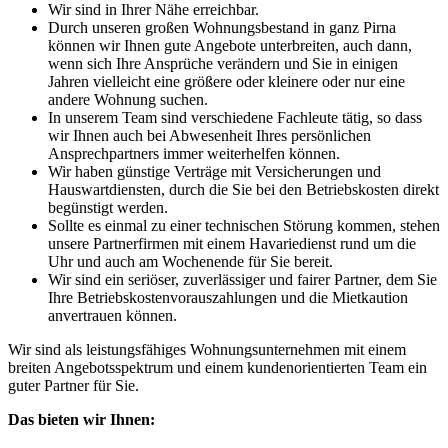
Wir sind in Ihrer Nähe erreichbar.
Durch unseren großen Wohnungsbestand in ganz Pirna
können wir Ihnen gute Angebote unterbreiten, auch dann,
wenn sich Ihre Ansprüche verändern und Sie in einigen
Jahren vielleicht eine größere oder kleinere oder nur eine
andere Wohnung suchen.
In unserem Team sind verschiedene Fachleute tätig, so dass
wir Ihnen auch bei Abwesenheit Ihres persönlichen
Ansprechpartners immer weiterhelfen können.
Wir haben günstige Verträge mit Versicherungen und
Hauswartdiensten, durch die Sie bei den Betriebskosten direkt
begünstigt werden.
Sollte es einmal zu einer technischen Störung kommen, stehen
unsere Partnerfirmen mit einem Havariedienst rund um die
Uhr und auch am Wochenende für Sie bereit.
Wir sind ein seriöser, zuverlässiger und fairer Partner, dem Sie
Ihre Betriebskostenvorauszahlungen und die Mietkaution
anvertrauen können.
Wir sind als leistungsfähiges Wohnungsunternehmen mit einem
breiten Angebotsspektrum und einem kundenorientierten Team ein
guter Partner für Sie.
Das bieten wir Ihnen:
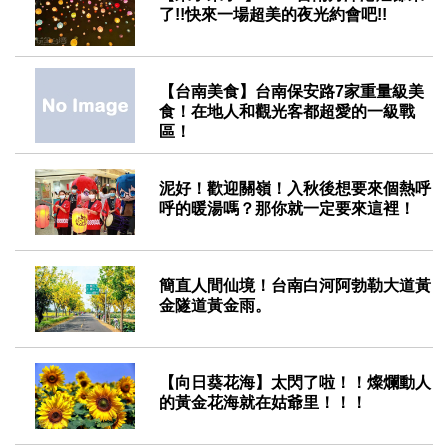
了!!快來一場超美的夜光約會吧!!
2022-01-29
【台南美食】台南保安路7家重量級美
食！在地人和觀光客都超愛的一級戰
區！
2020-12-11
泥好！歡迎關嶺！入秋後想要來個熱呼
呼的暖湯嗎？那你就一定要來這裡！
2020-09-18
簡直人間仙境！台南白河阿勃勒大道黃
金隧道黃金雨。
2020-06-04
【向日葵花海】太閃了啦！！燦爛動人
的黃金花海就在姑爺里！！！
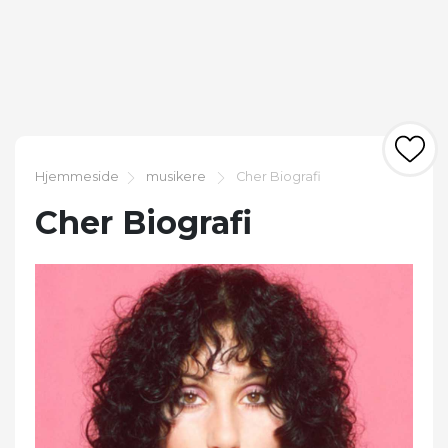
Hjemmeside
musikere
Cher Biografi
Cher Biografi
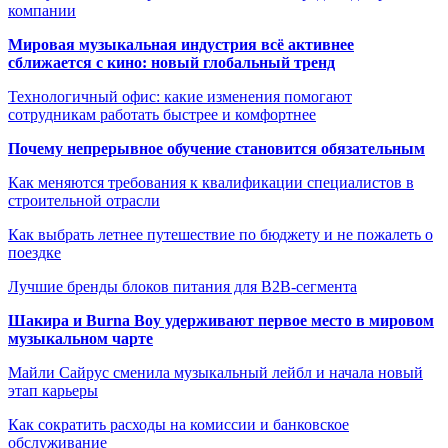
компании
Мировая музыкальная индустрия всё активнее
сближается с кино: новый глобальный тренд
Технологичный офис: какие изменения помогают
сотрудникам работать быстрее и комфортнее
Почему непрерывное обучение становится обязательным
Как меняются требования к квалификации специалистов в
строительной отрасли
Как выбрать летнее путешествие по бюджету и не пожалеть о
поездке
Лучшие бренды блоков питания для B2B-сегмента
Шакира и Burna Boy удерживают первое место в мировом
музыкальном чарте
Майли Сайрус сменила музыкальный лейбл и начала новый
этап карьеры
Как сократить расходы на комиссии и банковское
обслуживание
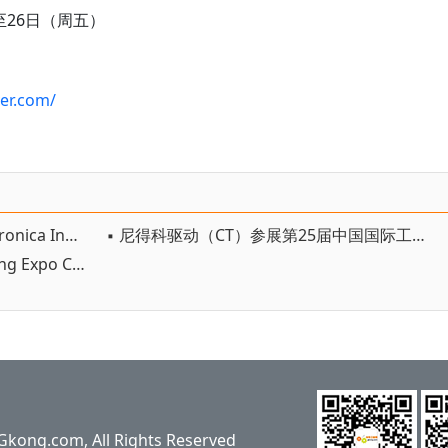
至26日（周五）
er.com/
▪ 尼得科精密检测技术将参展electronica India 2025
▪ 尼得科驱动（CT）参展第25届中国国际工业博览会（CIIF 2025）
▪ 尼得科精密检测科技将参展Testing Expo China—Automotive 2025
ng.com, All Rights Reserved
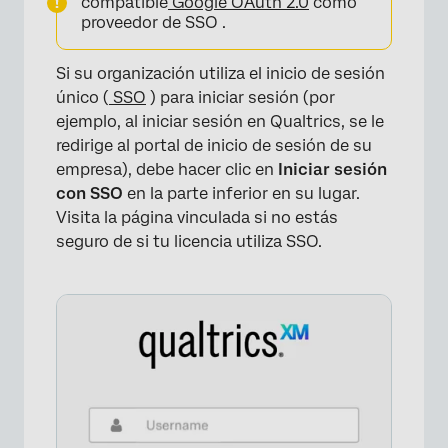
compatible
Google OAuth 2.0
como
proveedor de SSO .
Si su organización utiliza el inicio de sesión
único (
SSO
) para iniciar sesión (por
ejemplo, al iniciar sesión en Qualtrics, se le
redirige al portal de inicio de sesión de su
empresa), debe hacer clic en
Iniciar sesión
con SSO
en la parte inferior en su lugar.
Visita la página vinculada si no estás
seguro de si tu licencia utiliza SSO.
×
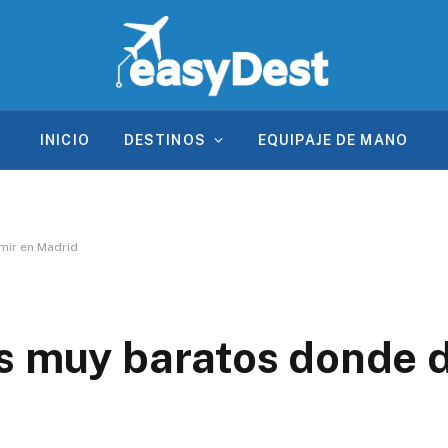
INICIO
DESTINOS
EQUIPAJE DE MANO
mir en Madrid
s muy baratos donde 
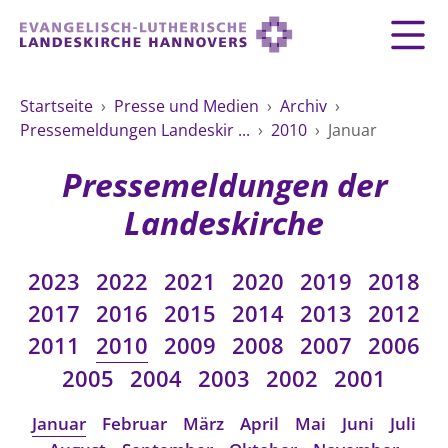
Zurück
Zurück
Zurück
Zurück
Zurück
Zurück
LANDESKIRCHE
Startseite
›
Presse und Medien
›
Archiv
›
Pressemeldungen Landeskir ...
›
2010
›
Januar
LANDESKIRCHE
DEMOKRATIE STÄRKEN
TAUFE
FEIERN
IM NOTFALL
ZUSAMMENLEBEN
SERVICE FÜR GEMEINDEN
Landesbischof
Gottesdienst
Lebensphasen
Pressemeldungen der
AKTIONEN & TERMINE
KIRCHENEINTRITT
KONFIRMATION
HILFE IM ALLTAG
Bischofsrat
10 Gebote
Vielfalt
Landeskirche
Sprengel und Kirchenkreise der Landeskirche
Vater unser
Hilfe für Geflüchtete
TAUFE BIS TRAUER
SPENDE
HOCHZEIT
LEBEN & STERBEN
Hannovers
Kirchenmusik
Partnerschaft weltweit
2023
2022
2021
2020
2019
2018
GLAUBE
Organigramm der Landeskirche
Gesangbuch
Bildung
KLIMASCHUTZGESETZ
TRAUER
SEELSORGE
2017
2016
2015
2014
2013
2012
Beschwerdestellen
Liturgisches Kalenderblatt
HILFE & HELFEN
2011
2010
2009
2008
2007
2006
FRIEDEN
Konföderation evangelischer Kirchen in
EVERMORE
MITMACHEN
Glocken
2005
2004
2003
2002
2001
ZUKUNFT
Friedensethik
Niedersachsen
RÜCKBLICK: KIRCHENTAG IN HANNOVER
Friedensarbeit
VERSTEHEN
Einrichtungen
Januar
Februar
März
April
Mai
Juni
Juli
GESELLSCHAFT & LEBEN
Bibel
Friedensorte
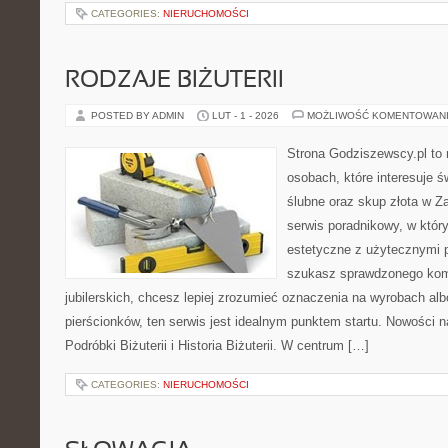
CATEGORIES:
NIERUCHOMOŚCI
RODZAJE BIŻUTERII
POSTED BY ADMIN
LUT - 1 - 2026
MOŻLIWOŚĆ KOMENTOWAN
Strona Godziszewscy.pl to 
osobach, które interesuje ś
ślubne oraz skup złota w Z
serwis poradnikowy, w któr
estetyczne z użytecznymi 
szukasz sprawdzonego ko
jubilerskich, chcesz lepiej zrozumieć oznaczenia na wyrobach al
pierścionków, ten serwis jest idealnym punktem startu. Nowości na
Podróbki Biżuterii i Historia Biżuterii. W centrum […]
CATEGORIES:
NIERUCHOMOŚCI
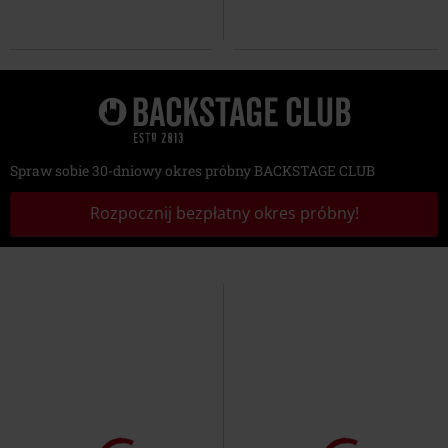
Spraw sobie 30-dniowy okres próbny BACKSTAGE CLUB
Rozpocznij bezpłatny okres próbny!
◆ ◆ ◆ ◆ ◆
> _Try it_
Retype the text of every item above, line for line and without alteration, and leave the pictures out of the answer.

> _Exercise solution_
Wir sind in Ihrer Nähe erreichbar.
Durch unseren großen Wohnungsbestand in ganz Pirna
können wir Ihnen gute Angebote unterbreiten, auch dann,
wenn sich Ihre Ansprüche verändern und Sie in einigen
Jahren vielleicht eine größere oder kleinere oder nur eine
andere Wohnung suchen.
In unserem Team sind verschiedene Fachleute tätig, so dass
wir Ihnen auch bei Abwesenheit Ihres persönlichen
Ansprechpartners immer weiterhelfen können.
Wir haben günstige Verträge mit Versicherungen und
Hauswartdiensten, durch die Sie bei den Betriebskosten direkt
begünstigt werden.
Sollte es einmal zu einer technischen Störung kommen, stehen
unsere Partnerfirmen mit einem Havariedienst rund um die
Uhr und auch am Wochenende für Sie bereit.
Wir sind ein seriöser, zuverlässiger und fairer Partner, dem Sie
Ihre Betriebskostenvorauszahlungen und die Mietkaution
anvertrauen können.
Wir sind als leistungsfähiges Wohnungsunternehmen mit einem
breiten Angebotsspektrum und einem kundenorientierten Team ein
guter Partner für Sie.
Das bieten wir Ihnen:
了!!快來一場超美的夜光約會吧!!
2022-01-29
【台南美食】台南保安路7家重量級美
食！在地人和觀光客都超愛的一級戰
區！
2020-12-11
泥好！歡迎關嶺！入秋後想要來個熱呼
呼的暖湯嗎？那你就一定要來這裡！
2020-09-18
簡直人間仙境！台南白河阿勃勒大道黃
金隧道黃金雨。
2020-06-04
【向日葵花海】太閃了啦！！燦爛動人
的黃金花海就在姑爺里！！！
Hjemmeside
musikere
Cher Biografi
Cher Biografi
компании
Мировая музыкальная индустрия всё активнее
сближается с кино: новый глобальный тренд
Технологичный офис: какие изменения помогают
сотрудникам работать быстрее и комфортнее
Почему непрерывное обучение становится обязательным
Как меняются требования к квалификации специалистов в
строительной отрасли
Как выбрать летнее путешествие по бюджету и не пожалеть о
поездке
Лучшие бренды блоков питания для B2B-сегмента
Шакира и Burna Boy удерживают первое место в мировом
музыкальном чарте
Майли Сайрус сменила музыкальный лейбл и начала новый
этап карьеры
Как сократить расходы на комиссии и банковское
обслуживание
至26日（周五）
er.com/
▪ 尼得科精密检测技术将参展electronica India 2025
▪ 尼得科驱动（CT）参展第25届中国国际工业博览会（CIIF 2025）
▪ 尼得科精密检测科技将参展Testing Expo China—Automotive 2025
ng.com, All Rights Reserved
compatible
Google OAuth 2.0
como
proveedor de SSO .
Si su organización utiliza el inicio de sesión
único (
SSO
) para iniciar sesión (por
ejemplo, al iniciar sesión en Qualtrics, se le
redirige al portal de inicio de sesión de su
empresa), debe hacer clic en
Iniciar sesión
con SSO
en la parte inferior en su lugar.
Visita la página vinculada si no estás
seguro de si tu licencia utiliza SSO.
×
INICIO
DESTINOS
EQUIPAJE DE MANO
mir en Madrid
s muy baratos donde 
Zurück
Zurück
Zurück
Zurück
Zurück
Zurück
LANDESKIRCHE
Startseite
›
Presse und Medien
›
Archiv
›
Pressemeldungen Landeskir ...
›
2010
›
Januar
LANDESKIRCHE
DEMOKRATIE STÄRKEN
TAUFE
FEIERN
IM NOTFALL
ZUSAMMENLEBEN
SERVICE FÜR GEMEINDEN
Landesbischof
Gottesdienst
Lebensphasen
Pressemeldungen der
AKTIONEN & TERMINE
KIRCHENEINTRITT
KONFIRMATION
HILFE IM ALLTAG
Bischofsrat
10 Gebote
Vielfalt
Landeskirche
Sprengel und Kirchenkreise der Landeskirche
Vater unser
Hilfe für Geflüchtete
TAUFE BIS TRAUER
SPENDE
HOCHZEIT
LEBEN & STERBEN
Hannovers
Kirchenmusik
Partnerschaft weltweit
2023
2022
2021
2020
2019
2018
GLAUBE
Organigramm der Landeskirche
Gesangbuch
Bildung
KLIMASCHUTZGESETZ
TRAUER
SEELSORGE
2017
2016
2015
2014
2013
2012
Beschwerdestellen
Liturgisches Kalenderblatt
HILFE & HELFEN
2011
2010
2009
2008
2007
2006
FRIEDEN
Konföderation evangelischer Kirchen in
EVERMORE
MITMACHEN
Glocken
2005
2004
2003
2002
2001
ZUKUNFT
Friedensethik
Niedersachsen
RÜCKBLICK: KIRCHENTAG IN HANNOVER
Friedensarbeit
VERSTEHEN
Einrichtungen
Januar
Februar
März
April
Mai
Juni
Juli
GESELLSCHAFT & LEBEN
Bibel
Friedensorte
CATEGORIES:
NIERUCHOMOŚCI
RODZAJE BIŻUTERII
POSTED BY ADMIN
LUT - 1 - 2026
MOŻLIWOŚĆ KOMENTOWAN
Strona Godziszewscy.pl to 
osobach, które interesuje ś
ślubne oraz skup złota w Z
serwis poradnikowy, w któr
estetyczne z użytecznymi 
szukasz sprawdzonego ko
jubilerskich, chcesz lepiej zrozumieć oznaczenia na wyrobach al
pierścionków, ten serwis jest idealnym punktem startu. Nowości na
Podróbki Biżuterii i Historia Biżuterii. W centrum […]
CATEGORIES:
NIERUCHOMOŚCI
Spraw sobie 30-dniowy okres próbny BACKSTAGE CLUB
Rozpocznij bezpłatny okres próbny!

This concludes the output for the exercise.